▶ _Description of the task_:
Every line from the first record below down to the line that includes "Rendered at 2001 by 1125 pixels." must be reproduced exactly; the pictures are not.

(Document understanding data)
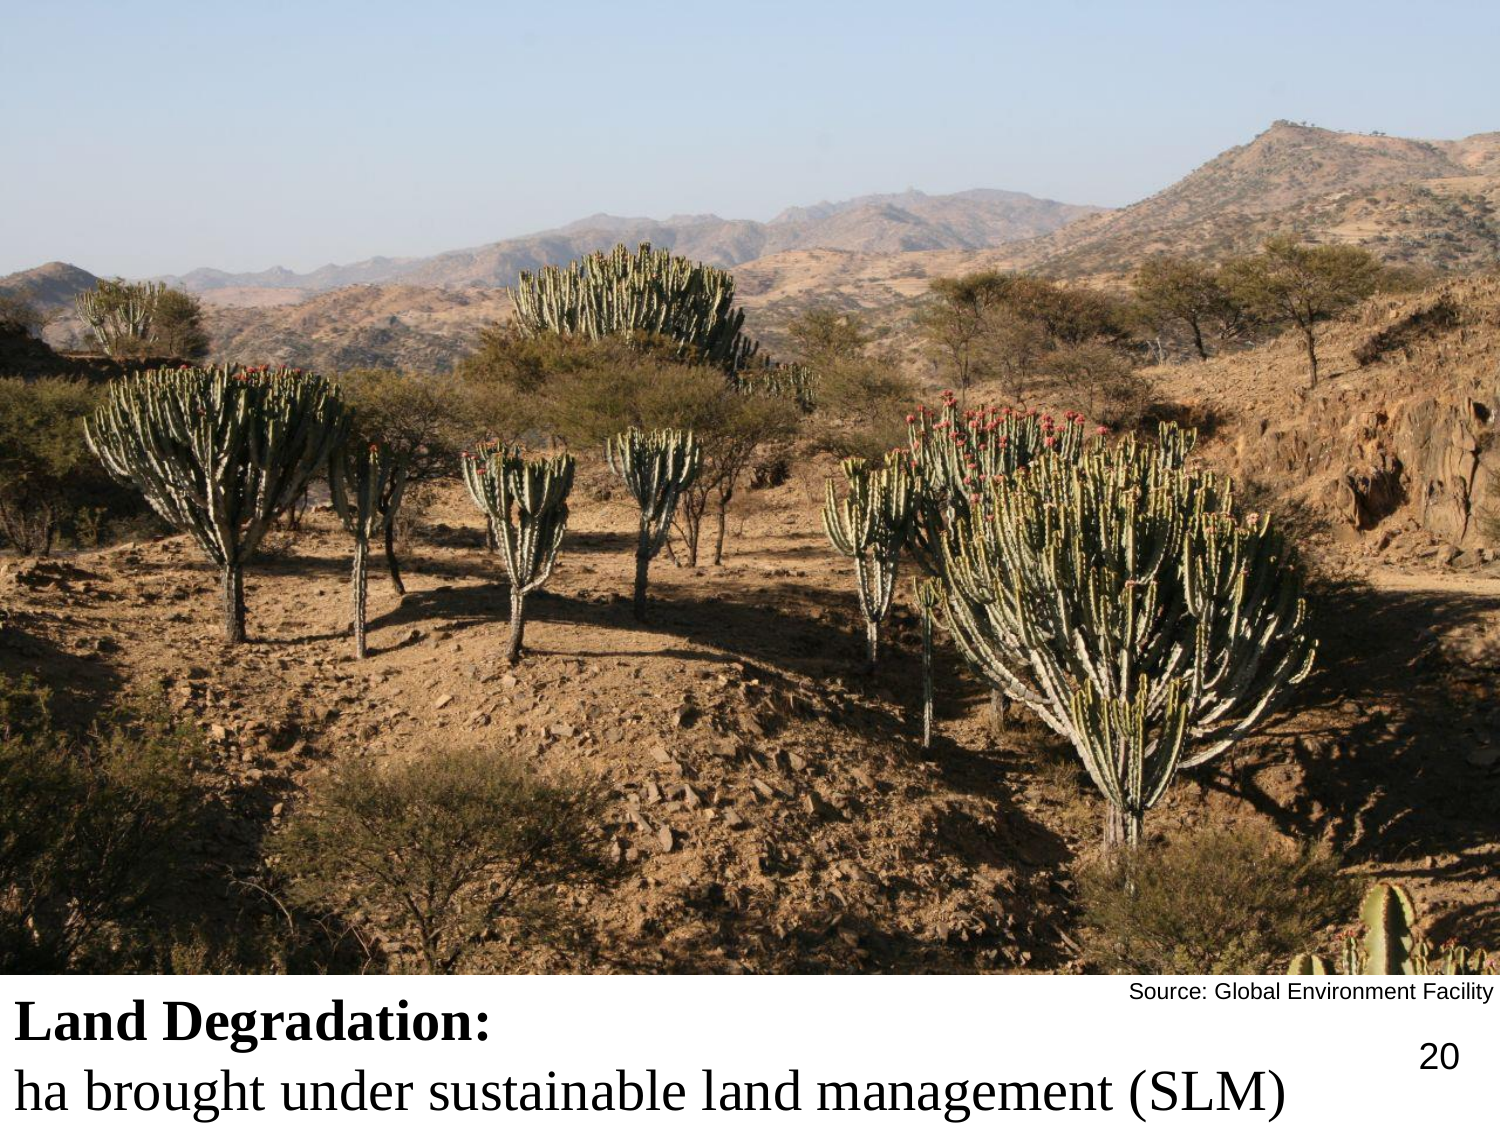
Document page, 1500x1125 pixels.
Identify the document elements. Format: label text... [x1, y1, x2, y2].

picture [0, 0, 1500, 976]
text_box Source: Global Environment Facility [1114, 982, 1500, 1012]
slide_number 20 [1387, 1012, 1500, 1095]
text_box Land Degradation: ha brought under sustainable land management (SLM) [0, 983, 1500, 1125]
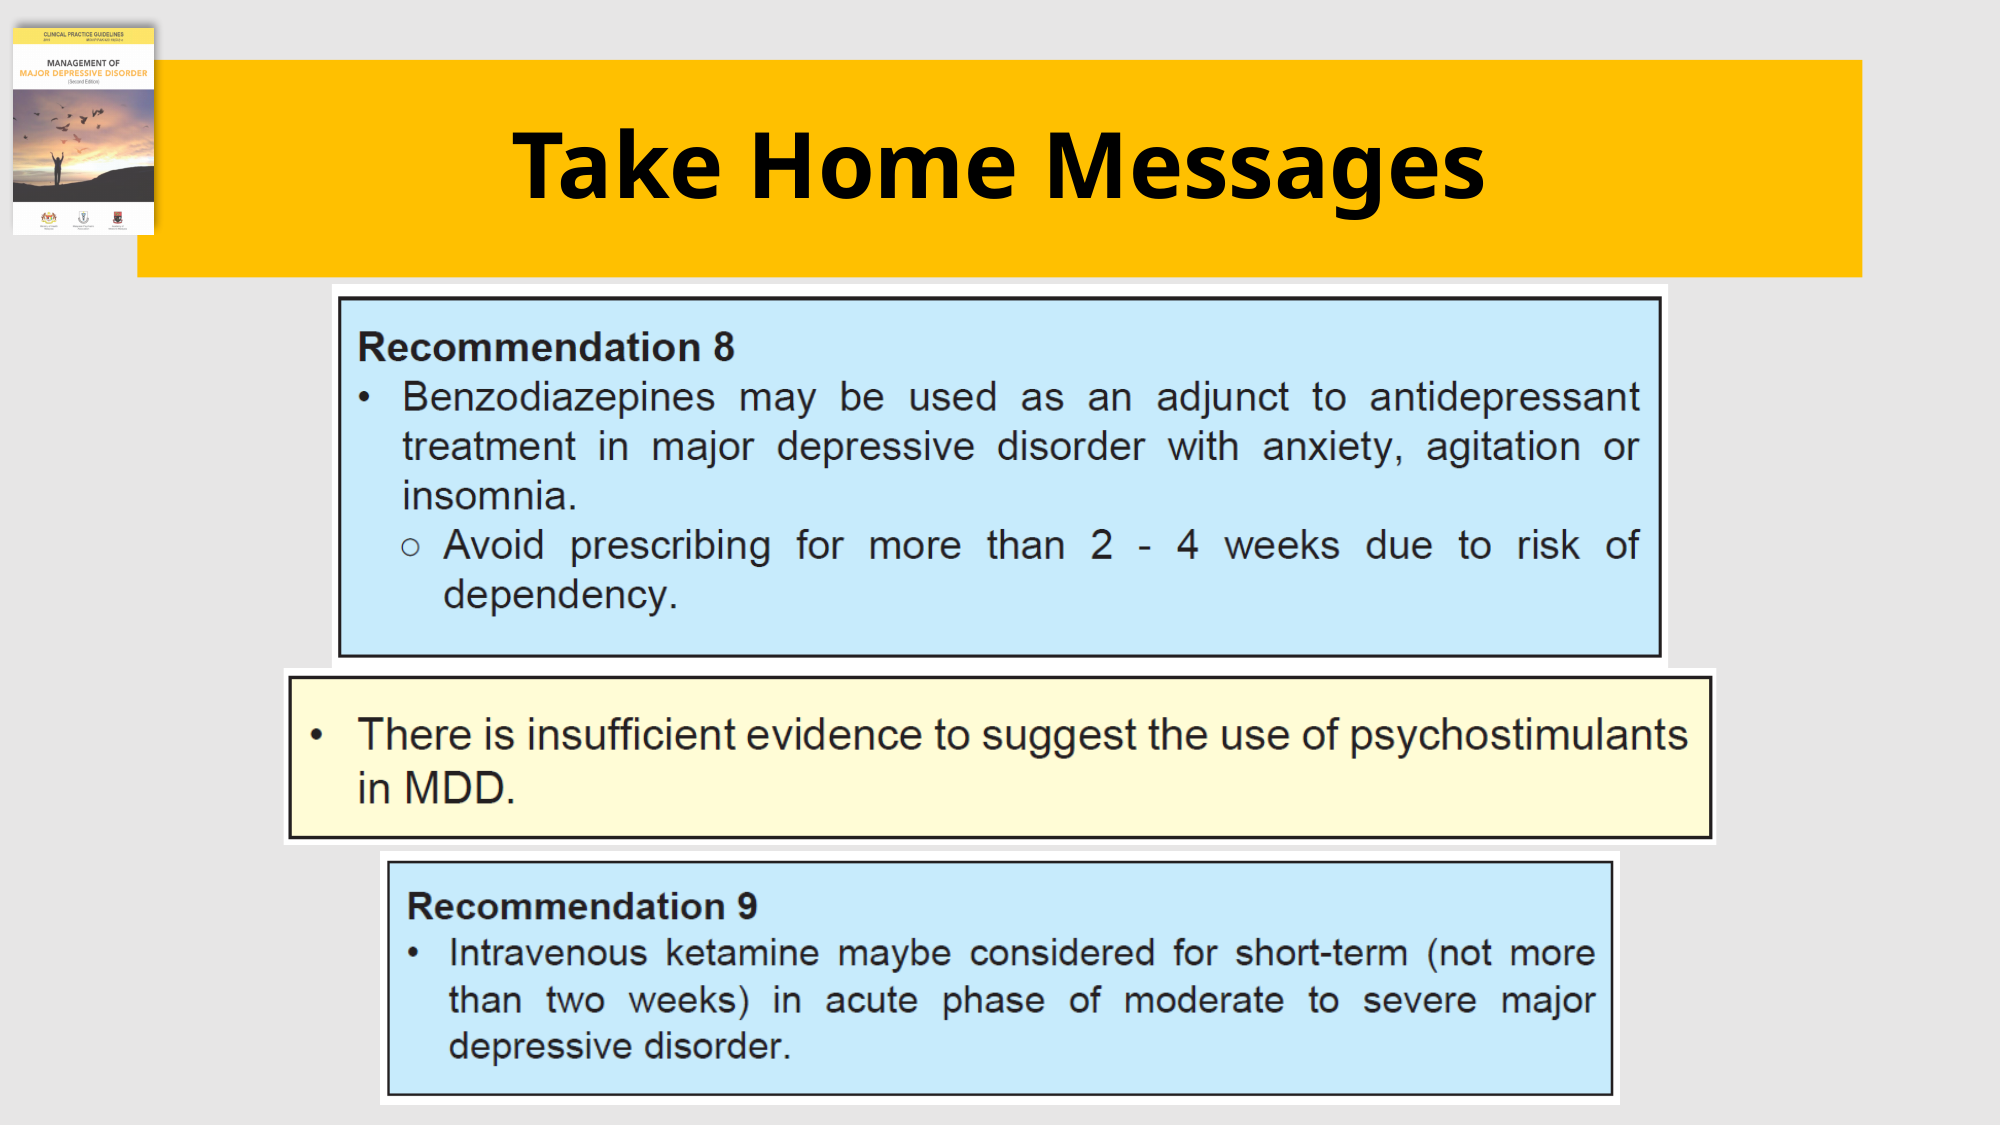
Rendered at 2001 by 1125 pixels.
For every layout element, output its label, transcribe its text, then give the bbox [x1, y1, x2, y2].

title Take Home Messages [137, 59, 1863, 278]
picture [283, 284, 1717, 845]
picture [13, 28, 154, 235]
picture [379, 851, 1620, 1105]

▶ _Answer section_:
Document page, 1500x1125 pixels.
Identify the document elements. Format: label text... [x1, y1, x2, y2].

picture [0, 0, 1500, 976]
text_box Source: Global Environment Facility [1114, 982, 1500, 1012]
slide_number 20 [1387, 1012, 1500, 1095]
text_box Land Degradation: ha brought under sustainable land management (SLM) [0, 983, 1500, 1125]
Rendered at 2001 by 1125 pixels.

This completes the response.